From awareness to action
The challenge for CEOs is going beyond awareness to action
Senior executives recognize the rising stakes of cyber insecurity. In our 21st Global CEO Survey, 87% of global CEOs say they are investing in cybersecurity to build trust with customers. Nearly as many (81%) say they are creating transparency in the usage and storage of data.
Will it be enough? Unfortunately, less than half of CEOs say they are taking these actions “to a large extent.”
Committed risk management
Committing to risk management in digital transformation is existential
Our 2018 GSISS results show that many companies are still beginners in data-use governance. In addition, as many as 44% of 2018 GSISS respondents say they lack an overall information security strategy.
In today’s world, the old habit of moving to technology innovation before thinking through the issues and risks can have unprecedented consequences for businesses.
Beyond confidentiality, privacy expectations focus on data use
Consumers, however, have relatively low confidence that companies will use personal data in a responsible way. The European Union’s General Data Protection Regulation (GDPR) calls for privacy by design, including data minimization, and says companies may need to pseudonymize or encrypt personal data. This all underscores the need for corporate governance over the management, protection and use of data.
Advanced authentication technology will be a trust builder
Emerging improvements in authentication technology could help business leaders build trusted networks.
In the 2018 GSISS, half of respondents say the use of advanced authentication has improved customer and business partner confidence in the organization’s information security and privacy capabilities. In addition, 48% say advanced authentication has helped reduce fraud and 41% say it has improved the customer experience.
Even industry titans must boost board involvement
Organizations of all sizes should boost the engagement of corporate boards in the oversight of cyber and privacy risk management. Less than a third of 2018 GSISS respondents say their corporate board directly participates in a review of current security and privacy risks.
For organizations worth more than $25 billion the figure is only a bit higher. Without a solid understanding of the risks, boards are not well positioned to exercise their oversight responsibilities for data protection and privacy matters.
Chief privacy officers
More companies should consider hiring a chief privacy officer
About two-thirds of respondents worldwide say their organization has put a chief privacy officer (CPO) or similar executive in charge of privacy.
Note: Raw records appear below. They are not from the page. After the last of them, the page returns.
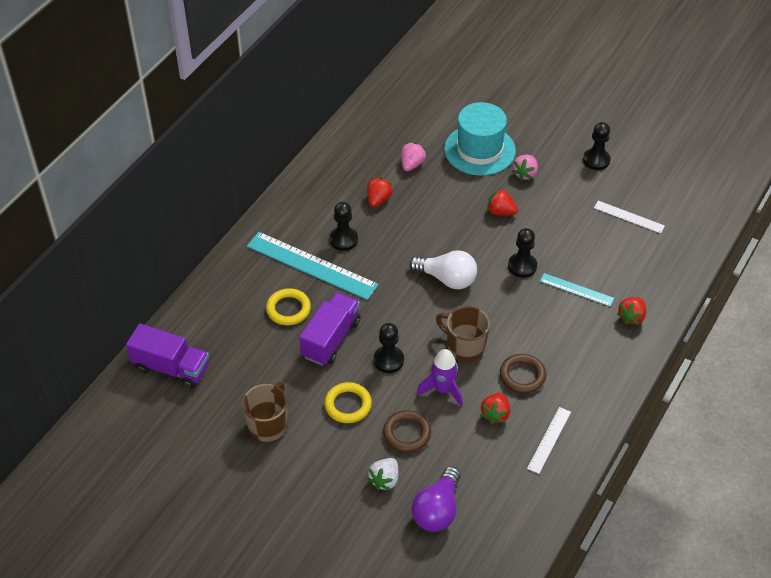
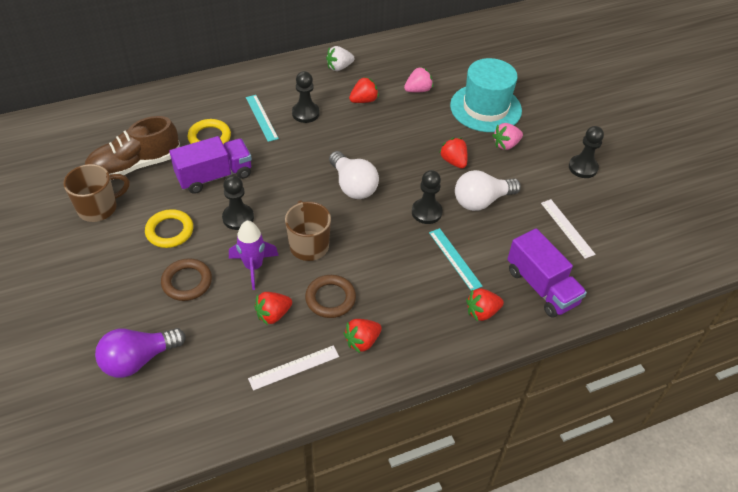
camera: 35 degrees right, 0 degrees up
(171, 368) = (85, 129): purple truck -> purple truck (541, 287)
(255, 372) = (135, 165): none -> brown shoe
(311, 265) = (261, 117): turquoise ruler -> turquoise ruler, size x0.52
(384, 480) = (128, 306): white strawberry -> white strawberry (339, 67)
(552, 232) = (481, 201): none -> white light bulb
(575, 391) = (362, 341): none -> red strawberry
This is even more common among the largest organizations. For institutions worth $10 billion or more, at least 79% of respondents say their organization has such an executive in place. For organizations worth between $15 billion and $25 billion, it is 81%.
Lagging businesses in Europe and the Middle East have more work to do
Businesses in Europe and the Middle East generally lag behind those in Asia, North America, and South America in developing an overall information security strategy and implementing data-use governance practices, according to 2018 GSISS findings.
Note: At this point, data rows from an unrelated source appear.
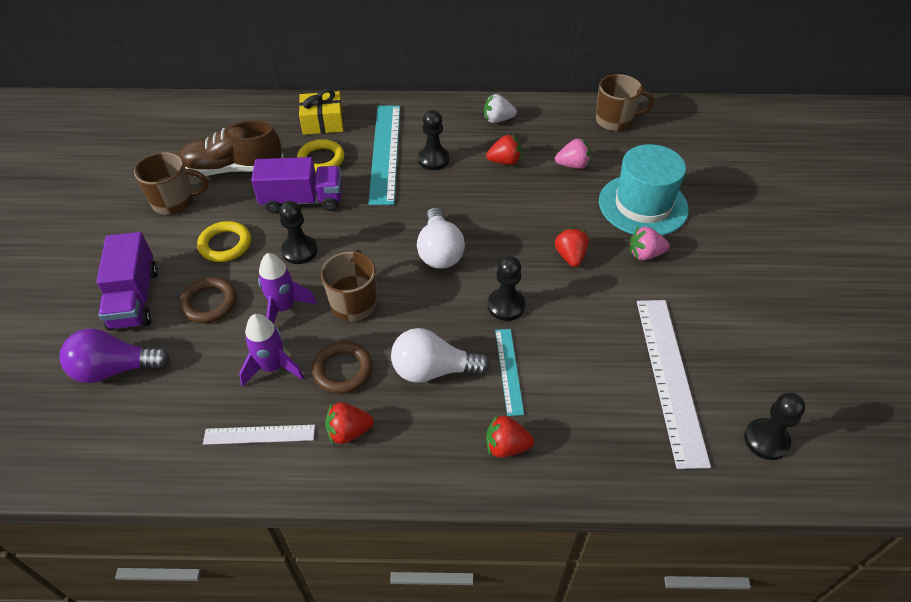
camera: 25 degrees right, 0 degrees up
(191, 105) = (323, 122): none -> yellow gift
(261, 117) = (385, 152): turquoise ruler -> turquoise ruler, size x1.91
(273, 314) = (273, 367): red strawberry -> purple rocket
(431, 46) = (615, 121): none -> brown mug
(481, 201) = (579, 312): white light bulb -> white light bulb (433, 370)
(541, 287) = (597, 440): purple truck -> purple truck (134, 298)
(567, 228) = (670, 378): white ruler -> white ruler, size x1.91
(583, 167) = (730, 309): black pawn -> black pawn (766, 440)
Companies are facing new data security and privacy rules, including the EU’s General Data Protection Regulation (GDPR), which applies to any organization that does business in the EU and goes into effect in May 2018.
The balkanization of the internet will change how companies do business
Country-specific requirements for companies to maintain data and application software within geographical boundaries where the businesses operating are expected to change how companies do business.
Emerging approaches to cross-border data flows, nascent privacy rules and expanding regulation on data use worldwide all add up to an increasingly challenging path for companies to navigate toward success in the global digital economy.
Consumers will vote for responsible innovation and data use with their wallets
Consumers do put a monetary value on privacy—but context matters.
We also believe consumers will pay more for technology products that are designed with security and privacy in mind. Consumers often do not have that option, however, because many IoT devices are cheaply produced with essentially no security or privacy protections. That needs to change.